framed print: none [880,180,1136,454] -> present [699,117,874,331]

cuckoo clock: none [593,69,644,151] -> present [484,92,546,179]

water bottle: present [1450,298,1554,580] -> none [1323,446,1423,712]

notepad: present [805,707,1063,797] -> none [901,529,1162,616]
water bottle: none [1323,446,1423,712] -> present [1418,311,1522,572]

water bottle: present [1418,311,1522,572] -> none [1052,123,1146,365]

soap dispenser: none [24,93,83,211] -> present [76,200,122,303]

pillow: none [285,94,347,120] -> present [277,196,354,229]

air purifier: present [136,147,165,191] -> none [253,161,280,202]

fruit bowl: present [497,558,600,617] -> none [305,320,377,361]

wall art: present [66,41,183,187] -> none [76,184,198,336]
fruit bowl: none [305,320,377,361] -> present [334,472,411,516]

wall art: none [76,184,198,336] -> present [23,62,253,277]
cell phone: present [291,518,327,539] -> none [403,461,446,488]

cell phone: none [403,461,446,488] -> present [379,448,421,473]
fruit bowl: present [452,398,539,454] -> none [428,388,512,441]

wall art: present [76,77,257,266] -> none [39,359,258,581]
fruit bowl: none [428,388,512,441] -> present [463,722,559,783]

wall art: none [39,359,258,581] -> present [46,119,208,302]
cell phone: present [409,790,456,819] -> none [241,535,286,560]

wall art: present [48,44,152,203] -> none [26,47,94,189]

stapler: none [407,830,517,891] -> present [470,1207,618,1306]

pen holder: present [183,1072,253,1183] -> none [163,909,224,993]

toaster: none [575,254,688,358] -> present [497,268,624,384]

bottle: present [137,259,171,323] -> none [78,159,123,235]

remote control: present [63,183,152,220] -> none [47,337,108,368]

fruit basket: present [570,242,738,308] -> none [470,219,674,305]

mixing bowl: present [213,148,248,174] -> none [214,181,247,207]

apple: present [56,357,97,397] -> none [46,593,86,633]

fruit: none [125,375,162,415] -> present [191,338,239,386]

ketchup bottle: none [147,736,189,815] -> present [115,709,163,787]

* * * *

_TASK STATEMENT_.
Please repeat the listing exactly, with nothing left out.

_RESPONSE FOR THIS EXERCISE_.
framed print: none [880,180,1136,454] -> present [699,117,874,331]

cuckoo clock: none [593,69,644,151] -> present [484,92,546,179]

water bottle: present [1450,298,1554,580] -> none [1323,446,1423,712]

notepad: present [805,707,1063,797] -> none [901,529,1162,616]
water bottle: none [1323,446,1423,712] -> present [1418,311,1522,572]

water bottle: present [1418,311,1522,572] -> none [1052,123,1146,365]

soap dispenser: none [24,93,83,211] -> present [76,200,122,303]

pillow: none [285,94,347,120] -> present [277,196,354,229]

air purifier: present [136,147,165,191] -> none [253,161,280,202]

fruit bowl: present [497,558,600,617] -> none [305,320,377,361]

wall art: present [66,41,183,187] -> none [76,184,198,336]
fruit bowl: none [305,320,377,361] -> present [334,472,411,516]

wall art: none [76,184,198,336] -> present [23,62,253,277]
cell phone: present [291,518,327,539] -> none [403,461,446,488]

cell phone: none [403,461,446,488] -> present [379,448,421,473]
fruit bowl: present [452,398,539,454] -> none [428,388,512,441]

wall art: present [76,77,257,266] -> none [39,359,258,581]
fruit bowl: none [428,388,512,441] -> present [463,722,559,783]

wall art: none [39,359,258,581] -> present [46,119,208,302]
cell phone: present [409,790,456,819] -> none [241,535,286,560]

wall art: present [48,44,152,203] -> none [26,47,94,189]

stapler: none [407,830,517,891] -> present [470,1207,618,1306]

pen holder: present [183,1072,253,1183] -> none [163,909,224,993]

toaster: none [575,254,688,358] -> present [497,268,624,384]

bottle: present [137,259,171,323] -> none [78,159,123,235]

remote control: present [63,183,152,220] -> none [47,337,108,368]

fruit basket: present [570,242,738,308] -> none [470,219,674,305]

mixing bowl: present [213,148,248,174] -> none [214,181,247,207]

apple: present [56,357,97,397] -> none [46,593,86,633]

fruit: none [125,375,162,415] -> present [191,338,239,386]

ketchup bottle: none [147,736,189,815] -> present [115,709,163,787]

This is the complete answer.